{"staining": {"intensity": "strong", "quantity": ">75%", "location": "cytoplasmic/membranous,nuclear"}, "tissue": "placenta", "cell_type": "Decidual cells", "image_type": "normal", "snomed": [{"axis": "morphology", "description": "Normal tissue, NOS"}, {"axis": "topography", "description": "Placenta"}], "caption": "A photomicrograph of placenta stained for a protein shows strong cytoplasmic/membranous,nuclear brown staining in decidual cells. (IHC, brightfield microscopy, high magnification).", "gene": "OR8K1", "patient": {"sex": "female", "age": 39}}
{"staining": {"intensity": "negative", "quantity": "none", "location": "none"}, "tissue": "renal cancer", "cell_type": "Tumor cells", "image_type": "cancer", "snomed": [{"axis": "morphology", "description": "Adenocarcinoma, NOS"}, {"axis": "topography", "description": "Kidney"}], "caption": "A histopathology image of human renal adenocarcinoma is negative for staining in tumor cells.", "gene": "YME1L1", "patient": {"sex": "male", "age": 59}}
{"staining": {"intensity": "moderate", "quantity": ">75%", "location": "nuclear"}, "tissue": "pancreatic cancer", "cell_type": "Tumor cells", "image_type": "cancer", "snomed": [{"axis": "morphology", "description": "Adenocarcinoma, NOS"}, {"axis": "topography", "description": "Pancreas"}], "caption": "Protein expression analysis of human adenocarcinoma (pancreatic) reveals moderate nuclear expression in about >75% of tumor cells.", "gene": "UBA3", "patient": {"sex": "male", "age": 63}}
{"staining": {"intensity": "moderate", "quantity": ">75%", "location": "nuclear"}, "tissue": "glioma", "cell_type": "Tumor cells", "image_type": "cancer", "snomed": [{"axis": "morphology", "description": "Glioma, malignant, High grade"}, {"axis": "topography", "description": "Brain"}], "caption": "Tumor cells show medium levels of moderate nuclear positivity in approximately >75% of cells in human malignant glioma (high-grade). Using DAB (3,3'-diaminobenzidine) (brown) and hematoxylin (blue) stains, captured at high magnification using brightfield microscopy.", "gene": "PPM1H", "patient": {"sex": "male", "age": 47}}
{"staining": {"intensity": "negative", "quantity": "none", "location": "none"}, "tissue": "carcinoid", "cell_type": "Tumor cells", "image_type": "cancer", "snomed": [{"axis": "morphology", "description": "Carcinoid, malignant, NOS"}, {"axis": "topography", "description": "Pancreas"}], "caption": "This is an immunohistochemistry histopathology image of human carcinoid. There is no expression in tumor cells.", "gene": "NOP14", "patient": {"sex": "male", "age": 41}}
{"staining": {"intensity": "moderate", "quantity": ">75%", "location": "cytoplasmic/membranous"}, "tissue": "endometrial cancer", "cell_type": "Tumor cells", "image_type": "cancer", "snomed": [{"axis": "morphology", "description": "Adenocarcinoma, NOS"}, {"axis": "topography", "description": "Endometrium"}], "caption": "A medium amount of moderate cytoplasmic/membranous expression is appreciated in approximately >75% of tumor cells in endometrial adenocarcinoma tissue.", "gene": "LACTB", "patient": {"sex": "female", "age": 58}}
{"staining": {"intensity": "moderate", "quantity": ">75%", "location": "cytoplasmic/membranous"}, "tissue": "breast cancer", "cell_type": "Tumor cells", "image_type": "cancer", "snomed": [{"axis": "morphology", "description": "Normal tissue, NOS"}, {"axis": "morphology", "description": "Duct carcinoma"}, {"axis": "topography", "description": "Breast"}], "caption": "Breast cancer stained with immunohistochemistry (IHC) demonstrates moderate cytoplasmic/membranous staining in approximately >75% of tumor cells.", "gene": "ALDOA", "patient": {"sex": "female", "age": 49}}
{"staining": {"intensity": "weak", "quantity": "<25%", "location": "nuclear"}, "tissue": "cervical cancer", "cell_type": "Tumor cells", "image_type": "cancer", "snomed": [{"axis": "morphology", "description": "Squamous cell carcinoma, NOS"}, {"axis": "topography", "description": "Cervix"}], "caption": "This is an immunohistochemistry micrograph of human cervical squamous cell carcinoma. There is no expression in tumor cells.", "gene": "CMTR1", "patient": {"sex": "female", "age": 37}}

- What the task requires
Please copy out every line shown above, exactly.

- Solution
{"staining": {"intensity": "strong", "quantity": ">75%", "location": "cytoplasmic/membranous,nuclear"}, "tissue": "placenta", "cell_type": "Decidual cells", "image_type": "normal", "snomed": [{"axis": "morphology", "description": "Normal tissue, NOS"}, {"axis": "topography", "description": "Placenta"}], "caption": "A photomicrograph of placenta stained for a protein shows strong cytoplasmic/membranous,nuclear brown staining in decidual cells. (IHC, brightfield microscopy, high magnification).", "gene": "OR8K1", "patient": {"sex": "female", "age": 39}}
{"staining": {"intensity": "negative", "quantity": "none", "location": "none"}, "tissue": "renal cancer", "cell_type": "Tumor cells", "image_type": "cancer", "snomed": [{"axis": "morphology", "description": "Adenocarcinoma, NOS"}, {"axis": "topography", "description": "Kidney"}], "caption": "A histopathology image of human renal adenocarcinoma is negative for staining in tumor cells.", "gene": "YME1L1", "patient": {"sex": "male", "age": 59}}
{"staining": {"intensity": "moderate", "quantity": ">75%", "location": "nuclear"}, "tissue": "pancreatic cancer", "cell_type": "Tumor cells", "image_type": "cancer", "snomed": [{"axis": "morphology", "description": "Adenocarcinoma, NOS"}, {"axis": "topography", "description": "Pancreas"}], "caption": "Protein expression analysis of human adenocarcinoma (pancreatic) reveals moderate nuclear expression in about >75% of tumor cells.", "gene": "UBA3", "patient": {"sex": "male", "age": 63}}
{"staining": {"intensity": "moderate", "quantity": ">75%", "location": "nuclear"}, "tissue": "glioma", "cell_type": "Tumor cells", "image_type": "cancer", "snomed": [{"axis": "morphology", "description": "Glioma, malignant, High grade"}, {"axis": "topography", "description": "Brain"}], "caption": "Tumor cells show medium levels of moderate nuclear positivity in approximately >75% of cells in human malignant glioma (high-grade). Using DAB (3,3'-diaminobenzidine) (brown) and hematoxylin (blue) stains, captured at high magnification using brightfield microscopy.", "gene": "PPM1H", "patient": {"sex": "male", "age": 47}}
{"staining": {"intensity": "negative", "quantity": "none", "location": "none"}, "tissue": "carcinoid", "cell_type": "Tumor cells", "image_type": "cancer", "snomed": [{"axis": "morphology", "description": "Carcinoid, malignant, NOS"}, {"axis": "topography", "description": "Pancreas"}], "caption": "This is an immunohistochemistry histopathology image of human carcinoid. There is no expression in tumor cells.", "gene": "NOP14", "patient": {"sex": "male", "age": 41}}
{"staining": {"intensity": "moderate", "quantity": ">75%", "location": "cytoplasmic/membranous"}, "tissue": "endometrial cancer", "cell_type": "Tumor cells", "image_type": "cancer", "snomed": [{"axis": "morphology", "description": "Adenocarcinoma, NOS"}, {"axis": "topography", "description": "Endometrium"}], "caption": "A medium amount of moderate cytoplasmic/membranous expression is appreciated in approximately >75% of tumor cells in endometrial adenocarcinoma tissue.", "gene": "LACTB", "patient": {"sex": "female", "age": 58}}
{"staining": {"intensity": "moderate", "quantity": ">75%", "location": "cytoplasmic/membranous"}, "tissue": "breast cancer", "cell_type": "Tumor cells", "image_type": "cancer", "snomed": [{"axis": "morphology", "description": "Normal tissue, NOS"}, {"axis": "morphology", "description": "Duct carcinoma"}, {"axis": "topography", "description": "Breast"}], "caption": "Breast cancer stained with immunohistochemistry (IHC) demonstrates moderate cytoplasmic/membranous staining in approximately >75% of tumor cells.", "gene": "ALDOA", "patient": {"sex": "female", "age": 49}}
{"staining": {"intensity": "weak", "quantity": "<25%", "location": "nuclear"}, "tissue": "cervical cancer", "cell_type": "Tumor cells", "image_type": "cancer", "snomed": [{"axis": "morphology", "description": "Squamous cell carcinoma, NOS"}, {"axis": "topography", "description": "Cervix"}], "caption": "This is an immunohistochemistry micrograph of human cervical squamous cell carcinoma. There is no expression in tumor cells.", "gene": "CMTR1", "patient": {"sex": "female", "age": 37}}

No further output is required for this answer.